In substance the House and Senate proposals mirror each other more than they differ. Not good is that both proposals fail to sufficiently reduce federal intervention in education and therefore miss a golden opportunity to advance conservative principles. Despite the evident flaws, the committees in both the House and the Senate have expressed a desire to quickly reauthorize the NCLB law.
Ballooning spending and a bloated federal bureaucracy restrict education progress
How is it that this nation spends more money per student than any other country in the world except for Luxembourg, and yet scores below the Slovak Republican and the Russian Federation, both of which have a vastly lower standard of living and spend but a fraction of what this nation spends on education. In 2012 alone the American taxpayers footed education to the tune of $25 billion. And what about achievement results? They have remained flat or have increased only slightly.
Not only is educational spending ballooning, but so is the bureaucracy that oversees education in Washington, D.C. The federal Department of Education employs some 4,200 people. At the state level an average of 540 individuals are employed in each state’s education agencies. Need I say more about the cost factor of federal intervention in education? Title I, a section of the Elementary and Secondary Act passed by President Johnson in 1965, costs states and school districts 7.8 million man-hours every year to administer.
Suggested strategies for legislators to employ in re-authorization of NCLB
Following are suggested strategies for taking the federal government out of the education business when No Child Left Behind comes up for re-authorization in the next two weeks.
- An A-PLUS Approach
- Reduction of Federal Footprint.
- True Title 1 Portability.
- Elimination of Federal Mandates.
- Strengthen Prohibitions on National Standards and Testing.
The A-Plus Approach by itself would enable states to lead on education reform by allowing them to completely opt out of NCLB and then decide how their education dollars would be spent. Thus, all of a state’s federal funding authorized under NCLB could be used for any other lawful education purpose deemed beneficial.
It goes without reason that those interested in restoring state and local control of education need to advance genuine program elimination, as well as commensurate reductions in spending. Policies must be enacted that put education on the path toward restoring state and local control of education, so options are offered to entitle parents. This would include making Title l dollars portable to public and private schools of choice.

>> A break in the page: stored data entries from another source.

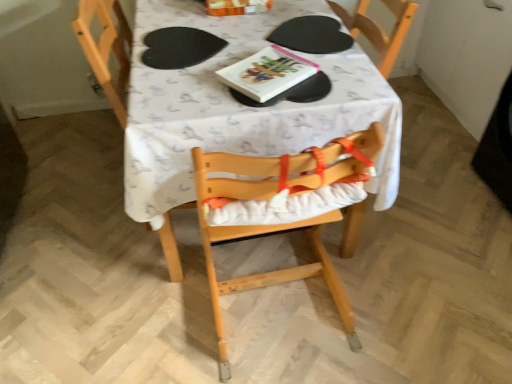
Image resolution: width=512 pixels, height=384 pixels. I want to click on empty space that is in between white fabric table at center and natural wood highchair at center, so click(x=274, y=311).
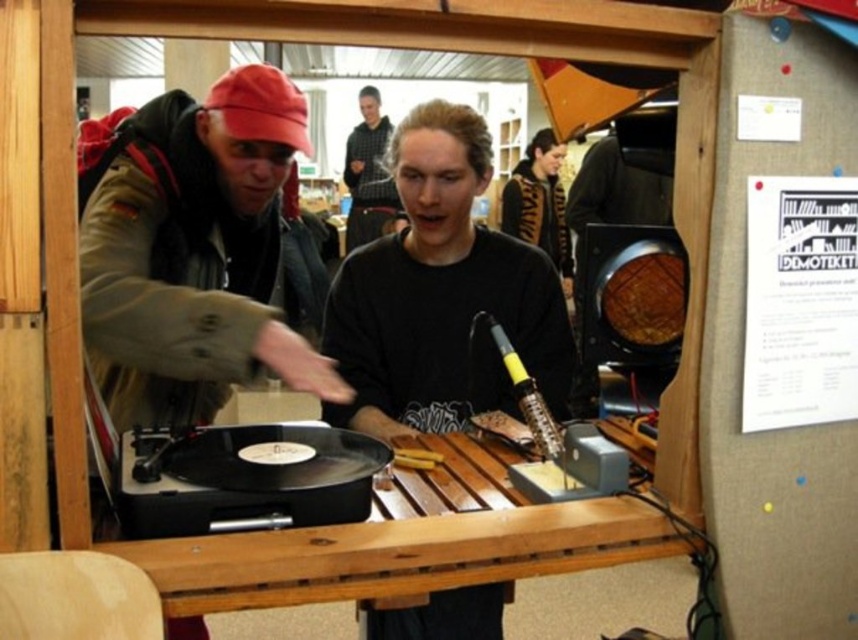
What do you see at coordinates (442, 296) in the screenshot?
I see `black matte shirt at center` at bounding box center [442, 296].

Who is more forward, (391, 236) or (289, 540)?

Point (289, 540) is more forward.

The image size is (858, 640). What are the coordinates of `black matte shirt at center` in the screenshot? It's located at (442, 296).

Who is positioned more to the right, wooden table at center or dark gray hoodie at center?

From the viewer's perspective, wooden table at center appears more on the right side.

Does wooden table at center have a lesser width compared to dark gray hoodie at center?

No.

Does point (325, 564) come behind point (385, 134)?

No, it is not.

This screenshot has height=640, width=858. In order to click on wooden table at center in this screenshot , I will do `click(408, 547)`.

Is wooden table at center taller than black textured sweater at upper center?

No, wooden table at center is not taller than black textured sweater at upper center.

Does wooden table at center appear on the right side of black textured sweater at upper center?

Incorrect, wooden table at center is not on the right side of black textured sweater at upper center.

Between point (190, 540) and point (556, 220), which one is positioned behind?

The point (556, 220) is more distant.

Locate an element on the screen. wooden table at center is located at coordinates (408, 547).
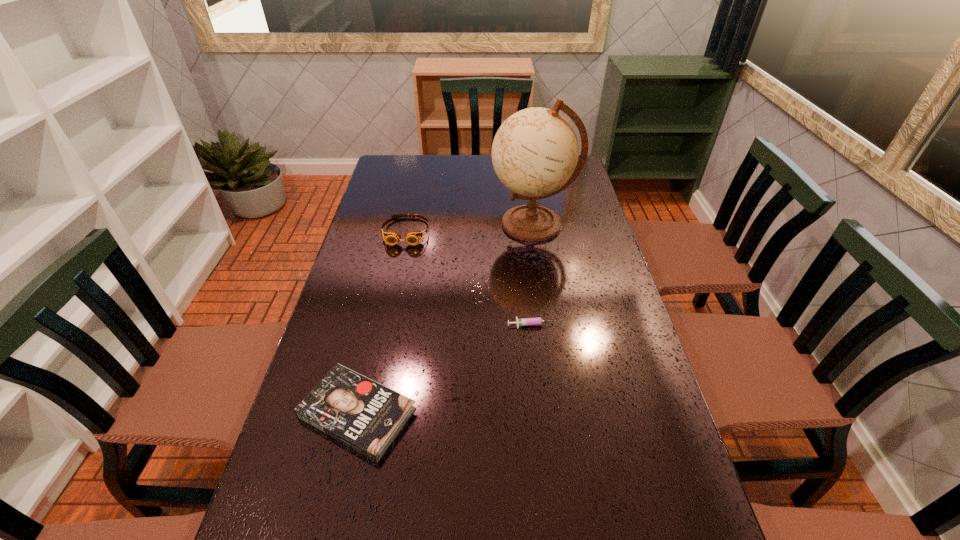
You are a GUI agent. You are given a task and a screenshot of the screen. Output one action in this format:
    pyautogui.click(x=<x>, y=<y>)
    Task: Click on the vacant space that satisfies the following two spatial constraints: 1. on the back side of the second nearest object; 2. on the left side of the book
    The width and height of the screenshot is (960, 540).
    Given the screenshot: What is the action you would take?
    pyautogui.click(x=377, y=326)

Getting engaged at local level
In a message to U.S. House and Senate members, your present proposals fail to get the government out of the education business. Instead, bold reforms are needed that are missing from your current legislative efforts to deal with No Child Left Behind. Policymakers should empower states to completely exit the 600-page law . A half-century of federal meddling in education has produced very little except for growth in Washington bureaucracy at the expense of parents and local control. Evidence accumulated over the last five decades attest to the ineffectiveness of federal government intervention in improving educational outcomes, over that of policy makers at the state and local levels. NCLB is everything that’s wrong with the federal government’s involvement in education.